Last week I had the opportunity to visit the National Mexican Art Museum and I must say it brought back a ton of memories of my childhood.
While I did not grow up in Mexico, I would spend every summer for about 2 months either in Durango or with my grandparents in Eagle Pass, Texas, where if you asked me, crossing the threshold of my grandparent’s house, I was in Mexico.
I remember the colors of the houses. It could be the cloudiest day, the roads no longer roads but mud pits, but the houses remained vibrant and rich in colors. Pink, red, and green houses, with lace curtains and plastic covered sofas to keep the dirt off of them. I remember the patios/front porches where we would sit outside on the white iron furniture and gaze at the stars or sit across a fire talking about life. Even then I was fascinated by my family’s history. Who was that? How are they my cousins? Y luego que paso? And then what happened? I remember the loving arms of my grandmothers as they would play with my hair. Answering any and every questions my curious mind could think of. I remember sitting with my distant cousins and new friends asking them about what it was like to grow up in Mexico.

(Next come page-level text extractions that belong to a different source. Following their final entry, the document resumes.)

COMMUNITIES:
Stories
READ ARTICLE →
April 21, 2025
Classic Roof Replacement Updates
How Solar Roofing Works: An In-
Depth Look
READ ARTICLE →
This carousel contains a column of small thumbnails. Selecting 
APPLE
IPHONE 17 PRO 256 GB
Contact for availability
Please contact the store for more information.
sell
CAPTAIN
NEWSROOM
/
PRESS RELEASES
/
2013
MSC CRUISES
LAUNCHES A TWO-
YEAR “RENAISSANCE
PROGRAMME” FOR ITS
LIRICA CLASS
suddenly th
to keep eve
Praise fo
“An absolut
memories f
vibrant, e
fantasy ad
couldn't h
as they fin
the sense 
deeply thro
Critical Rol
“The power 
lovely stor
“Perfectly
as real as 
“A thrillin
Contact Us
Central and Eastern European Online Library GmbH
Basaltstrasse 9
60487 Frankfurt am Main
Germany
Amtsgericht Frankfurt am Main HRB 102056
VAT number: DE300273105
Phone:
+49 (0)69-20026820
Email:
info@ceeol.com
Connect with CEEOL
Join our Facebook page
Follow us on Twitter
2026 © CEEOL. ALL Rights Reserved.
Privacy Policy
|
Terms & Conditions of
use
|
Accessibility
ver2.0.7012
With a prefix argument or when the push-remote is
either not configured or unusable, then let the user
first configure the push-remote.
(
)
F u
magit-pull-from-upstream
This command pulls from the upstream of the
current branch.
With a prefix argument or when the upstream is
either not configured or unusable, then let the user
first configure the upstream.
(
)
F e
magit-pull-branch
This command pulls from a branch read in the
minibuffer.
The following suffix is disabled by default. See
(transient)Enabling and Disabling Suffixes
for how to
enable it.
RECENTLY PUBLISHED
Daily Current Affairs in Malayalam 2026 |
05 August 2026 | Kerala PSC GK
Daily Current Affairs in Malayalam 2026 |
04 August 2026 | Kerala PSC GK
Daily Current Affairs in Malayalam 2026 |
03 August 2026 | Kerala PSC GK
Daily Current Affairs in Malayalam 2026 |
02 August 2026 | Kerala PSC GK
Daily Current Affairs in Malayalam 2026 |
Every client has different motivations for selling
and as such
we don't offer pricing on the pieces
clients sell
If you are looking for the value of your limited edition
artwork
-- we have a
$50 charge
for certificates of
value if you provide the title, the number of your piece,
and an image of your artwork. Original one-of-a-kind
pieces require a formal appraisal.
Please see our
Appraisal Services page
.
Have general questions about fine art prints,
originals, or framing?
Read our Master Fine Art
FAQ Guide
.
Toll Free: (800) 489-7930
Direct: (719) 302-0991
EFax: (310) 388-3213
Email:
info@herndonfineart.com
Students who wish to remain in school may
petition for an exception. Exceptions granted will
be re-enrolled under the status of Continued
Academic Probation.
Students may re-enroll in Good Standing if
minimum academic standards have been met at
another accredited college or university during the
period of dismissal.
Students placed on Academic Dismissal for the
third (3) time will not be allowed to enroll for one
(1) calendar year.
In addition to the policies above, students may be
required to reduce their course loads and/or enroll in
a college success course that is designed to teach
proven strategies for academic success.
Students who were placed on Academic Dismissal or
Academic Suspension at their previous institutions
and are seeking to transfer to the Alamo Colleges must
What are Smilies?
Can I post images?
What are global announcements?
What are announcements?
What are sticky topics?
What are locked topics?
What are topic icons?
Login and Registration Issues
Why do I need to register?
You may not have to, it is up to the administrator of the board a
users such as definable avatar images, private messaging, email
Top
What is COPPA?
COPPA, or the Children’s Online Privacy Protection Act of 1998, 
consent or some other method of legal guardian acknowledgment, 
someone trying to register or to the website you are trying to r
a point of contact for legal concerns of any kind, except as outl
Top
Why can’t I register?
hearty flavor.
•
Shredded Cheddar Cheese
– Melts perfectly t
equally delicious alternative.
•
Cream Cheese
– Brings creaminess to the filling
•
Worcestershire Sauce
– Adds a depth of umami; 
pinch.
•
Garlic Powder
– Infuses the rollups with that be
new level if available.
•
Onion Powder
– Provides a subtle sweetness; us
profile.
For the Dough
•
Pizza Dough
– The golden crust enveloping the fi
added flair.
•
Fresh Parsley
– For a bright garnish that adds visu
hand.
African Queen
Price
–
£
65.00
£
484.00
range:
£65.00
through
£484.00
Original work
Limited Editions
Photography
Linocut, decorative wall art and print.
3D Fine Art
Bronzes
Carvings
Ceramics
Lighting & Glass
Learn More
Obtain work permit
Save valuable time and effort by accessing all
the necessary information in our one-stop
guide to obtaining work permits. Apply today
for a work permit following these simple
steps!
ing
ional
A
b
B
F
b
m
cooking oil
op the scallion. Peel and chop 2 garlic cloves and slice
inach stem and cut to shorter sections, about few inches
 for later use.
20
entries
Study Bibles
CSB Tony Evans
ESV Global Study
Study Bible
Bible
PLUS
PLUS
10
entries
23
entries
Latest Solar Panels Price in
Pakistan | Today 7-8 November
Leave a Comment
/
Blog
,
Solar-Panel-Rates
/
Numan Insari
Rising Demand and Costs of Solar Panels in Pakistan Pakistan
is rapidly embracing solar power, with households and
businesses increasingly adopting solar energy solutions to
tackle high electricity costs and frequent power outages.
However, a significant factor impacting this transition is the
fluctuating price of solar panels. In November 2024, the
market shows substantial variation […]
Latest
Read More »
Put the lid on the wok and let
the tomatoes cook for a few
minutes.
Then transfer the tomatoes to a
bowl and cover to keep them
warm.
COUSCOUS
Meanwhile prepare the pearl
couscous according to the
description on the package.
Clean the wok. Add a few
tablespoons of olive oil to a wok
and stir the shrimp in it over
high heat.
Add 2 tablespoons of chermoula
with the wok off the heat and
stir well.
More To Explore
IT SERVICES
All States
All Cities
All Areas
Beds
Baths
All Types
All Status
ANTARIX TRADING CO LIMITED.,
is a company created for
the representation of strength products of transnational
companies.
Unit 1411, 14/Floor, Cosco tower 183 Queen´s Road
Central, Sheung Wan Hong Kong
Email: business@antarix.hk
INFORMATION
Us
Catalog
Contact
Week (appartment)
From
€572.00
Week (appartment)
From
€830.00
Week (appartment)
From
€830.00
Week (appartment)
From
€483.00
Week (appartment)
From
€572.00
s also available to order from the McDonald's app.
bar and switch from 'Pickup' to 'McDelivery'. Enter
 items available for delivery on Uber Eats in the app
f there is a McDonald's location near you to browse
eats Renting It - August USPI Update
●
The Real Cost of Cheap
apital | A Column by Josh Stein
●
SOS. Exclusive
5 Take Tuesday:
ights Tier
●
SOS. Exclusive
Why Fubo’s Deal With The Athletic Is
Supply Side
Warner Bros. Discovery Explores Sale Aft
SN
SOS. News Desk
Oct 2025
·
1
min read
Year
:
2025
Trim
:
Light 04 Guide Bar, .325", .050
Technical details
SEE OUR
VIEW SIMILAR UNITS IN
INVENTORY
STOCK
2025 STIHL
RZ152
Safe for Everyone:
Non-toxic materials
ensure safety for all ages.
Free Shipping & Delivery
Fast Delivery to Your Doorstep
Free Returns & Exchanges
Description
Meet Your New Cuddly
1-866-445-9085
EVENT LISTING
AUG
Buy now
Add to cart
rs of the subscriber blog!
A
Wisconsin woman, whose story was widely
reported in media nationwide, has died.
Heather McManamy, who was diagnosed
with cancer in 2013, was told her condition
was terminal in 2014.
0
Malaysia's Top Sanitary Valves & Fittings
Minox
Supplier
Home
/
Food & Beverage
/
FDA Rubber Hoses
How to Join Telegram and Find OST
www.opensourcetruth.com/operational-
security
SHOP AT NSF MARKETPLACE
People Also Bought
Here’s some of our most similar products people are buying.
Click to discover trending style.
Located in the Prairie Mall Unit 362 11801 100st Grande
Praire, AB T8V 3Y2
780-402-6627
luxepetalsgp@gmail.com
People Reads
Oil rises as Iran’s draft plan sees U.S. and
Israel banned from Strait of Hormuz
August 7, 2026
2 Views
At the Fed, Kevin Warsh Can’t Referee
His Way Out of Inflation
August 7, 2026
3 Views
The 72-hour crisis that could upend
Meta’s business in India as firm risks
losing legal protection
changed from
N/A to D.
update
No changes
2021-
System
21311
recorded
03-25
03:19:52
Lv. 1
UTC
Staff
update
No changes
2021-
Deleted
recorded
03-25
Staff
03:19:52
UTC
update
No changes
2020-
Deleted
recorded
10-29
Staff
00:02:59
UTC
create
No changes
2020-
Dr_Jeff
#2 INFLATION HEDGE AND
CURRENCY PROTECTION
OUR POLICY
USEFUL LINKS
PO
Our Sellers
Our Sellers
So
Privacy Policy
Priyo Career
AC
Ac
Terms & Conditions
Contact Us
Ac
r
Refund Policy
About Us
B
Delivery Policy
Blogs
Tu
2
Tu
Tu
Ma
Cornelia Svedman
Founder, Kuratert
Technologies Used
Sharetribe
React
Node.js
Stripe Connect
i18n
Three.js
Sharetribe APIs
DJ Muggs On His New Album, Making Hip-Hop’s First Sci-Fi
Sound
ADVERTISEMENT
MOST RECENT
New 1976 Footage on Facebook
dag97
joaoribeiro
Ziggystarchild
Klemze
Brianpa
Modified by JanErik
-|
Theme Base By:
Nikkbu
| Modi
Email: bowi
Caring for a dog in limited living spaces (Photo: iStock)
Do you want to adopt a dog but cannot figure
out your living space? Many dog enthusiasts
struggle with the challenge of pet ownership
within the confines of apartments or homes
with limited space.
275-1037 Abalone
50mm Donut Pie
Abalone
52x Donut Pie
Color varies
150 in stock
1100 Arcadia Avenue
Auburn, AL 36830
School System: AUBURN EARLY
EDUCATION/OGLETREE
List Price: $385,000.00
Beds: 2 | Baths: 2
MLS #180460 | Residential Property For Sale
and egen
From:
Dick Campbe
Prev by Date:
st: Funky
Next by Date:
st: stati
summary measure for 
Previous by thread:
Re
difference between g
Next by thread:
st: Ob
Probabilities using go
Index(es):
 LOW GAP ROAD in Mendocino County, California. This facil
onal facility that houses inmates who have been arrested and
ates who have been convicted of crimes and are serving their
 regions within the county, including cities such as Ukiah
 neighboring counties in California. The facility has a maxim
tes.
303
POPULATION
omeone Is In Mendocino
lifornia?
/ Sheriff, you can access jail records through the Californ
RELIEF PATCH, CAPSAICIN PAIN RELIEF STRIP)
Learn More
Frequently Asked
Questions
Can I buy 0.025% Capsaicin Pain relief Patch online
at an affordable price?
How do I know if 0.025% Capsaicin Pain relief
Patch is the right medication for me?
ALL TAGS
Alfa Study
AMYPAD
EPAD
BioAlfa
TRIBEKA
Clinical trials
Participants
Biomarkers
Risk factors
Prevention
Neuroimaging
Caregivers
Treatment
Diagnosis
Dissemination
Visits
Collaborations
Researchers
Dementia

Mostly I remember playing, ALL day!!! My favorite was playing restaurant with my brother at my ‘Buelita Juanitas house. We had mini everything! Plates, cups, trastes, cucharas. The following photos represent what I used to love about being a child with a Mexican heritage.
I must have had this exact set growing up. If I would have known my dad could have made a “kitchen” like this for me I so would have made him do it. I think it’s awesome! I will definitely do something like this for my children.
This piece was called the “History of Mole” again you’ll find the dishes I’m fond of, and since I’m a HUGE fan of Mole I had to get a picture of this.
THis last picture reminds me of all the vibrant colors that existed in Mexico. The U.S was a world of beige, browns and dark greens, with an occasional floral pattern in the mix. But Mexico was a world where everything was brighter and louder and more exciting, even skeleton toys from Guanajuato.